▶ _Passage_
[alexholehouse]

So it seems like there are two timescales for what 'transient' means in the paper.

1) There are different levels/numbers of i-motifs identified depending on the cell cycle position (highest at G1/S boundary, although this is only comparing cells synchronized to G1, G1/S and early S so maybe more at different points?), suggesting these structures don't just stably form and then just sit happily around for the entire lifetime of the cell.

2) In vitro these motifs are less stable than (say) G-quadruplexes so presumably there is a suggestion they may be transient over short timescales, but this is not actually examined in the paper. No idea how you'd actually test this without inherently perturbing the equilibrium being examined in vivo. Even if you could avoid fixing the cells antibodies would be out of the question because of the inherent linkage (if you bind the i-motif with a 500 pM Kd [high affinity] you're gonna HUGELY stabilize that conformation).

[subroutine]

I'm curious about this...

"What excited us most is that we could see the green spots – the i-motifs – appearing and disappearing over time, so we know that they are forming, dissolving and forming again,”

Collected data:
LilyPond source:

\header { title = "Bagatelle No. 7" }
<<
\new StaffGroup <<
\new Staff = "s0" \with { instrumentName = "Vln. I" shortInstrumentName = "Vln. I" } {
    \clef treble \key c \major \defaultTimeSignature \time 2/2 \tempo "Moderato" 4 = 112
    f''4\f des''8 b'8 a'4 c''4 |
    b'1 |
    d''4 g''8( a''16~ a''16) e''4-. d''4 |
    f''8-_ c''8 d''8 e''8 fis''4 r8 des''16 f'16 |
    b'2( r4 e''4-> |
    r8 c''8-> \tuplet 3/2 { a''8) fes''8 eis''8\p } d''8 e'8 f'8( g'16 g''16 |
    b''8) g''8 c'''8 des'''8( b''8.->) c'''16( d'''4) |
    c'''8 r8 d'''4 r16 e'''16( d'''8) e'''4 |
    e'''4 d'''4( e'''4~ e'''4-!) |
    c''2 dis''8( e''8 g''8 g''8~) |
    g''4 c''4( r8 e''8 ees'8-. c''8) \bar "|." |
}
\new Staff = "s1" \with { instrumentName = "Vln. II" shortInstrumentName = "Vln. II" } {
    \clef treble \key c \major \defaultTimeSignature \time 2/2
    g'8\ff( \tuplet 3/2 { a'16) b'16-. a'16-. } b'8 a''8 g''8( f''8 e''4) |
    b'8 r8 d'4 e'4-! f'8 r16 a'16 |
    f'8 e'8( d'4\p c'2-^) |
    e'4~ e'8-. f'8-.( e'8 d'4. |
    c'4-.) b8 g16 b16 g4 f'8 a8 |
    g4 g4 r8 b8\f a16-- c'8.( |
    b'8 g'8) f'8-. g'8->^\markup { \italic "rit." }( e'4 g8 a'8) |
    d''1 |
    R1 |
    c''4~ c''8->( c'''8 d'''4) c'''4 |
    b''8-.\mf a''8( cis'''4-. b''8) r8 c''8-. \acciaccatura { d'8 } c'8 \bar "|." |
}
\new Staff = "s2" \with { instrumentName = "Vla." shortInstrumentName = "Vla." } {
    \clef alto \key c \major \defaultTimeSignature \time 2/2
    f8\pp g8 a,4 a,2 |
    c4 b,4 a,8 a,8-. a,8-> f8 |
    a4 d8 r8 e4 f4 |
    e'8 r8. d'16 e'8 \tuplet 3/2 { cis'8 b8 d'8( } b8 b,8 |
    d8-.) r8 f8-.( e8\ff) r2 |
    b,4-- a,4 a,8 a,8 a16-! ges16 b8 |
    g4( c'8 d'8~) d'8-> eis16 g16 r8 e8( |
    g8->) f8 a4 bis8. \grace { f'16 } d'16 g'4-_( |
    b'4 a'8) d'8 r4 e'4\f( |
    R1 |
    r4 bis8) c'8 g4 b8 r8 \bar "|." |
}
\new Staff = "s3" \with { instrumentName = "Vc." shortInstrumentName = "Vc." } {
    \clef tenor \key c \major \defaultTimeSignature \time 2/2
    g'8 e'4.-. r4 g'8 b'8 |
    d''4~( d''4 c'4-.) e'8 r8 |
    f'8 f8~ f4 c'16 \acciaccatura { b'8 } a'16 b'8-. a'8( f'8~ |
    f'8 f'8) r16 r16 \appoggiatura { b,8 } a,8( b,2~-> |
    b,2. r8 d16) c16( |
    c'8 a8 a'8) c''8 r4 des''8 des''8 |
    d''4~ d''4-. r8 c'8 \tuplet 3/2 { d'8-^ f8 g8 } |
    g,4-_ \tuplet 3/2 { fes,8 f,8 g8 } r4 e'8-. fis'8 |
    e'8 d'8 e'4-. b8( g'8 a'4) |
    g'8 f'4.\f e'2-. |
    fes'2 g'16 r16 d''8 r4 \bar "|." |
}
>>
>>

▶ _Task description_
Continue the forum thread about i-motifs from where it stops.

▶ _Answer for the task_
anyone know what technique they used during this observation? It sounds.. not fixed?

what matters most in my opinion is whether this is a spontaneous DNA conformation or whether this is a transient conformation DNA assumes while transcription machinery is preparing to read nearby bases. (if the former, kinda interesting; if the latter, much less interesting)

[alexholehouse]

Right - yeah; I don't know, I had the same thought when I read the commentary (I read the paper first). Nothing in the papers suggests the ability to monitor formation/loss in realtime I don't think? My guess is this is an interpretation of the data from the fact that you see lower levels in G1, higher levels in G1/S and lower levels in early S - i.e. they must be 'transient' because the levels go up and down again.

Seeing this happen in real cells in realtime would be – I would have thought – technically almost impossible. We're at the cusp of viewing the formation/loss of clusters of RNA POL or mediator clusters with the most advanced super-res (see Ibrahim Cissé's work) but these are comparatively massive protein clusters, so the idea of being able to view DNA structural transitions at [effectively] single-molecule resolution where that transition involves a few nucleotides in a non-perturbative way seems like a reach.

Seems like the obvious next step is to break 'em with synonymous mutations and ask if there's any detectable phenotype.

[subroutine]

Apparently they used ELISA.

[subroutine]

But like you said...

"No idea how you'd actually test this without inherently perturbing the equilibrium being examined in vivo. Even if you could avoid fixing the cells antibodies would be out of the question because of the inherent linkage (if you bind the i-motif with a 500 pM Kd [high affinity] you're gonna HUGELY stabilize that conformation)."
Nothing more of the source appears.